22 Temmuz 2015 Çarşamba

ÖZ ÇEKİM Mİ ÖZ TEŞHİR Mİ?

Bir selfie çılgınlığıdır, gidiyor. Dikkat ederseniz; yakıştırılan "öz çekim" Türkçe ifadesini kullanmadım çünkü karşılığı değil. Olsa olsa "öz teşhir" olabilir denkliği.

Uluslararası Psikoloji otoritesince psikolojik bir rahatsızlık olduğu tescil edilmesi bir yana, öyle kareler görüyorum ki; güleyim mi yoksa ağlayayım mı; bilemiyorum.


Diğerleri hadi neyse ellerinde cetvelleri yok diyeceğim ama bu "ihlaslı, takvalı, muhafazakar" kesimin paylaştıklarına bakın:



Abla Hacca gitmiş; almış arkasına Kâbe'yi, çekmiş öz teşhirini, vermiş yayına bir güzel; eş dost, konu komşu alkışta!

İmam efendi almış eline kamerayı, ardına da cemaati; vermiş en cakalısından pozu, "aha da kılıyoruz" gibisinden "öz teşhir" yayıncılıktan çıkarıvermiş fotoromanını. Mahalle galeyanda!

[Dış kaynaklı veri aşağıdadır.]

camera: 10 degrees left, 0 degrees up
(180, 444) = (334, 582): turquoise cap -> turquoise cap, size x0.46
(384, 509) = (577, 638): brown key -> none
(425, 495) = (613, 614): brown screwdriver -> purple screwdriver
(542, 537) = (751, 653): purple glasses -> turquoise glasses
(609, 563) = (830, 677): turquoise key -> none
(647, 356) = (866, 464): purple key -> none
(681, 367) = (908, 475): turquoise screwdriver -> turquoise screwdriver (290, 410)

Abi inzivaya çekilmiş Ramazan'da, Allah kabul etsin lakin çıkar çıkmaz basmış deklanşöre, altına da yazınca "uçuştaydım, şimdi indim" diye, bütün yeni sosyete infialde!

Ellerine 100'er lira sıkıştırılan fukara ile belediye görevlisi foto teşhirde!

Yardım kuruluşları, hayır dernekleri Afrikalı'dan gecekonduluya kadar arkasına alıp selfie'de!

...


Acil'deki hemşire son nefesine direnen hastayla; ameliyattaki doktor içi dışarıda vakayla, ölü yıkayıcısı bile mevta ile öz teşhirde!

Katil kurbanıyla, polis eylemciyle öz teşhirde!

Ne de çok şeyimiz varmış meğer, pazar tezgahında teşhir edilecek.

Korkuyorum, bu eğilim böyle sürdükçe ne olabilir sorusuna hayal gücümün ürettiklerinden:

Ölüm döşeğinde adam, Azrail'le, yerini bulduktan sonra sonra zebaniyle öz gösterimde...

Deccal çıksa; onunla selfie çektirmek isteyen de çıkacaktır herhalde.

...

Genellikle bu tür yazılarım serbest geliştiğinden, ilk paylaşımdan sonra belki birkaç kez daha çekidüzen verir; elini yüzünü düzeltirim. Dolayısıyla okuyanlar, hatalardan arındırılmamış her evresini görme imkanına sahiptirler. 

İşte bu yazımın da başına böyle bir iş geldi ve görüşlerine çok değer verdiğim, sevgili bir dostum paylaşmakla teşhir etmek arasındaki küçük bir nüans farkının ne kadar da önemli olacağını hatırlattı bana.

Gerçekten de paylaşmak kimi zaman güzelliklerin yayılmasına ön ayak olabilir ama diğer taraftan; öyle işler vardır ki, ruhu gereği; bir elden diğerine geçişin dahi ifşası değerinden çok şey götürebilir, sıradanlaştırabilir, gizli kalması ayan olmasından evla olabilir. 

Velhasıl kantarın topuzunu iyi ayarlamak gerekir bu konuda da. Niyetlerdir burada belirleyici olan ve kimlerin, ne sıklıkta yaptığı. Dikkat edilmesi gerekir; özellikle topluma namzet olanlarca.